Ellos han sido, en el fondo, la auténtica “Brigada Pomorska” frente a la opinión democrática de los catalanes. Su fanfarria sólo vence en Cataluña acompañada de un ejército victorioso. Sin él, es un fracaso estrepitoso que obtiene lo contrario de lo que persigue. Son los reflejos ancestrales del vencer sin convencer. Y, en democracia, sólo vence quien convence, sólo tiene futuro aquello que adquiere una legitimación suficiente en la opinión democrática de los pueblos.
Atender al federalismo catalán
Todo ello parece empujar ciegamente a Cataluña hacia una disyuntiva no deseada por nadie o por muy pocos: avanzar, dentro de España, hacia un modelo razonable, en el que quepa dignamente, es decir, hacia el pleno desarrollo del Estado compuesto; o, si eso resultara fatalmente implanteable, si predominara el exabrupto y el famoso “derecho de conquista”, darse por vencida y deslizarse hacia aquel “adiós” que apuntara en su momento, hastiado, el poeta catalán del iberismo. Una vez más, por suerte, no se trata de la “lucha final”, no está dicha la última palabra. Cataluña, en adelante, deberá calcular mejor sus movimientos y tendrá que repensar su catalanismo en función del nuevo contexto español, europeo y global.
El gobierno Montilla anda sin duda en esa dirección, porque ha aprendido la lección y porque así lo determina la idiosincrasia calculadora y rigurosa de su presidente. Pero España deberá darse prisa en la construcción de un consenso suficiente sobre el modelo de Estado, que deberá incluir a la nación catalana y ejercer de “Estado catalán” en la proporción debida.

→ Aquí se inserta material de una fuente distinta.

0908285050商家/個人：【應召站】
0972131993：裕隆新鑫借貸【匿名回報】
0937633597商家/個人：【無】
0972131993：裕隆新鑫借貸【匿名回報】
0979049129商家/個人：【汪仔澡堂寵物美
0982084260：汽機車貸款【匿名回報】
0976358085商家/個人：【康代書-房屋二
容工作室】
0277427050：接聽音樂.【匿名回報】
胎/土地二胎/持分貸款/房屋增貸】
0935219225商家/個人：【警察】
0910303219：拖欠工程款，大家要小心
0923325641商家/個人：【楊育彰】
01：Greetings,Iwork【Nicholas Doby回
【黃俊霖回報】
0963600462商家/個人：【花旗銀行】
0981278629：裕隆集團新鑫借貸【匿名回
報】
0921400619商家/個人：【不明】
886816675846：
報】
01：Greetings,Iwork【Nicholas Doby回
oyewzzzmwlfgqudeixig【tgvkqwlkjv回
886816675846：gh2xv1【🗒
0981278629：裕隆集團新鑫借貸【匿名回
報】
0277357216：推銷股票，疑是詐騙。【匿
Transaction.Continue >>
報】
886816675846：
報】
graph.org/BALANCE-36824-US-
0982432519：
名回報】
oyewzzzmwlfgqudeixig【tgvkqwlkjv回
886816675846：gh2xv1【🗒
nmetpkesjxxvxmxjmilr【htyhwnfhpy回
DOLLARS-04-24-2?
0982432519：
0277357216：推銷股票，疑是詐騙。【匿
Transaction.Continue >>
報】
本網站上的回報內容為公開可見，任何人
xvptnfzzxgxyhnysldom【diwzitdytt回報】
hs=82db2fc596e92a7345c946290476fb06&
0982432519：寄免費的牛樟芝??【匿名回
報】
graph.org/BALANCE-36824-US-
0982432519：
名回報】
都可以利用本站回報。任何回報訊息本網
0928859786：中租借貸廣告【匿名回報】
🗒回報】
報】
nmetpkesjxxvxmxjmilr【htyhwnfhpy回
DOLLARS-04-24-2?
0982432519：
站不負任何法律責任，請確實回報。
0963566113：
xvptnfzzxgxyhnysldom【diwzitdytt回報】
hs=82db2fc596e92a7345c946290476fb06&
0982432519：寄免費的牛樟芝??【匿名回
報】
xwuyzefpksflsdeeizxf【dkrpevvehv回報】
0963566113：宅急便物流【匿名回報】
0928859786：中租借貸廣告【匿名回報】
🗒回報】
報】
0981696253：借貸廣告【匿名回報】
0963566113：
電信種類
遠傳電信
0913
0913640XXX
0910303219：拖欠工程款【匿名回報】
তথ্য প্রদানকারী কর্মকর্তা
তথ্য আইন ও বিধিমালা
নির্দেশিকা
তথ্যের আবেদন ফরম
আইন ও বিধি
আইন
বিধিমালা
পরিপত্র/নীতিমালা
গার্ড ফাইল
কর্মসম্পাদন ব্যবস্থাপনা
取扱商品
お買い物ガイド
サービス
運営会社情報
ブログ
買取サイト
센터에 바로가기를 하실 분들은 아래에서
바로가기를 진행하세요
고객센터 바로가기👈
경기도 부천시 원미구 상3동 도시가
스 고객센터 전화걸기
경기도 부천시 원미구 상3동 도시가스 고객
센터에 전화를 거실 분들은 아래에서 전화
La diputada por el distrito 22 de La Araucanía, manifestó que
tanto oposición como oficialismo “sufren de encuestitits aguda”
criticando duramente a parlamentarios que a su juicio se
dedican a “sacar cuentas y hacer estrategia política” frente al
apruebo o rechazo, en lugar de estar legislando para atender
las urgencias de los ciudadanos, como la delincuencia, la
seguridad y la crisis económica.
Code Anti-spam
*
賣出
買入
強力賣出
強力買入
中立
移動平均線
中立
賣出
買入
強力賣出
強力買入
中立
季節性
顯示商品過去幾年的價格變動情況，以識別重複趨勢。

Y es que, en Cataluña, después de todo lo andado, no está el horno para más bollos, menos aun después de la “crisis de las infraestructuras”, que viene a confirmar no el origen de todos los males, pero si de algunos especialmente graves (peajes, AVE, aeropuerto, “cercanías”, apagones…). No es razonable que, a estas alturas, en España, se den dinámicas políticas, económicas o mediáticas que sitúen a los catalanes en casa ajena.
Quienes aman a España y saben que ya no hay lugar para el “Imperio”, harían bien en atender a los federalistas catalanes.